- Texto de la página -
Un Hombre Serio, Según Rodolfo Weisskirch

 

“Agradecemos a la industria cinematográfica por dejarnos jugar en la esquina del arenero”

Joel & Ethan Coen, cuando ganaron el Oscar por Sin Lugar para los Débiles

 

La ley de la incertidumbre. Todo es incierto. No hay respuestas. No hay verdades. No hay seguridad. No se puede confiar en el prójimo. No se puede “creer”. No se puede tener fe.

Básicamente, los hermanos Coen han desplegado durante toda su carrera un tono visualmente surrealista y narrativamente pesimista, patético, nihilista, miserable. Una mirada cruel, anárquica de la humanidad, donde solo una mujer policía embarazada, es la única, en su mundo, capaz de salir indemne, de la crítica feroz, que los hermanos han desarrollado durante toda su filmografía… y cada vez están peores…

Porque los Coen son expertos, ya sean agregando una cuota mayor o menor de comedia, drama, o suspenso en destrozar a sus personajes, avergonzarlos, humillarlos, estupidizarlos al extremo de la incomodidad. Convertirlos en víctimas de una estupidez aún mayor, que es la raza humana.

Y posiblemente me quedo corto. En Mar del Plata, dije que necesitaba extenderme un poco más en el análisis de esta genial obra. Acá va el porqué.

En Un Hombre Serio, los Coen introducen a un personaje identificable, querible pero tan patético, contradictorio y obsesivo como Barton Fink o Ed Crane (Billy Bob Thorton en El Hombre que Nunca Estuvo, junto a la película en cuestión, los mejores trabajos de los directores en opinión de este “crítico”).

- Lista de registros -
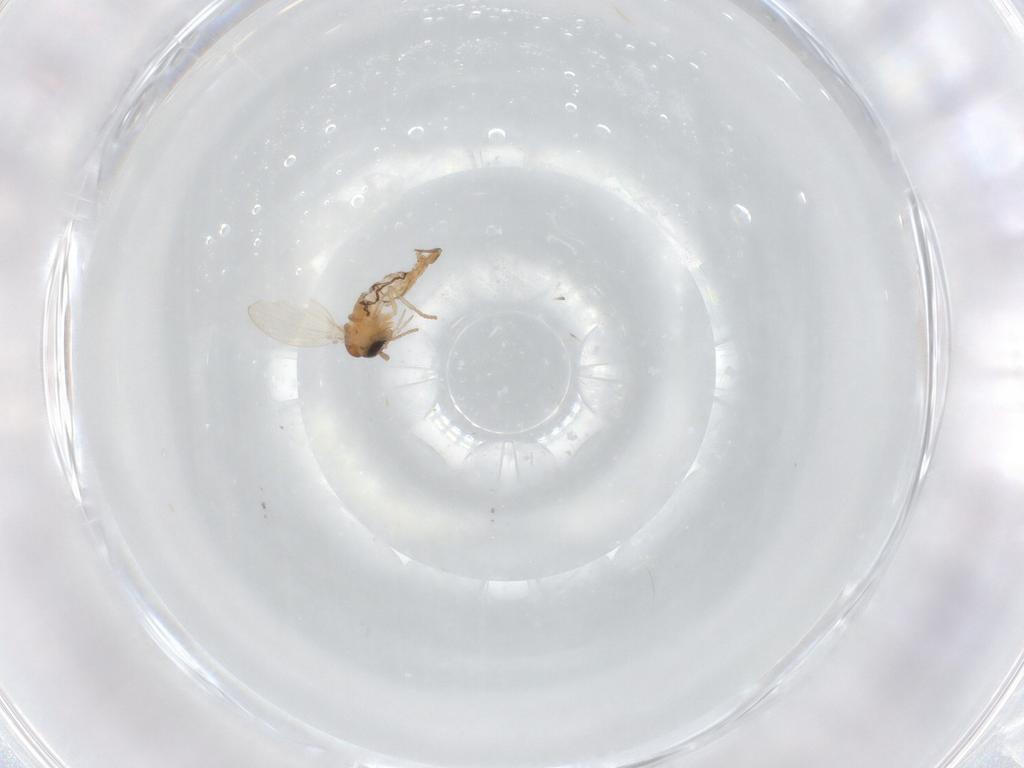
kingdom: Animalia
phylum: Arthropoda
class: Insecta
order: Diptera
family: Psychodidae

- Consigna 1 -
Contesta según la reseña sobre Un Hombre Serio:
(a) ¿Por qué película ganaron el Oscar los Coen?
(b) ¿Dónde dijo el autor que necesitaba extenderse más en el análisis?
(c) ¿En qué película aparece el personaje Ed Crane?
- Consigna 2 -
Copia sin cambios el fragmento de la reseña sobre Un Hombre Serio que va de "Básicamente, los hermanos" a "va el porqué.", ambos incluidos.
- Consigna 3 -
Traduce al inglés esta oración de la reseña sobre Un Hombre Serio: "En Mar del Plata, dije que necesitaba extenderme un poco más en el análisis de esta genial obra."

- Respuesta escrita 1 -
(a) Sin Lugar para los Débiles.
(b) En Mar del Plata.
(c) En El Hombre que Nunca Estuvo.

- Respuesta escrita 2 -
Básicamente, los hermanos Coen han desplegado durante toda su carrera un tono visualmente surrealista y narrativamente pesimista, patético, nihilista, miserable. Una mirada cruel, anárquica de la humanidad, donde solo una mujer policía embarazada, es la única, en su mundo, capaz de salir indemne, de la crítica feroz, que los hermanos han desarrollado durante toda su filmografía… y cada vez están peores…

Porque los Coen son expertos, ya sean agregando una cuota mayor o menor de comedia, drama, o suspenso en destrozar a sus personajes, avergonzarlos, humillarlos, estupidizarlos al extremo de la incomodidad. Convertirlos en víctimas de una estupidez aún mayor, que es la raza humana.

Y posiblemente me quedo corto. En Mar del Plata, dije que necesitaba extenderme un poco más en el análisis de esta genial obra. Acá va el porqué.

- Respuesta escrita 3 -
In Mar del Plata, I said I needed to go into a bit more depth in the analysis of this brilliant work.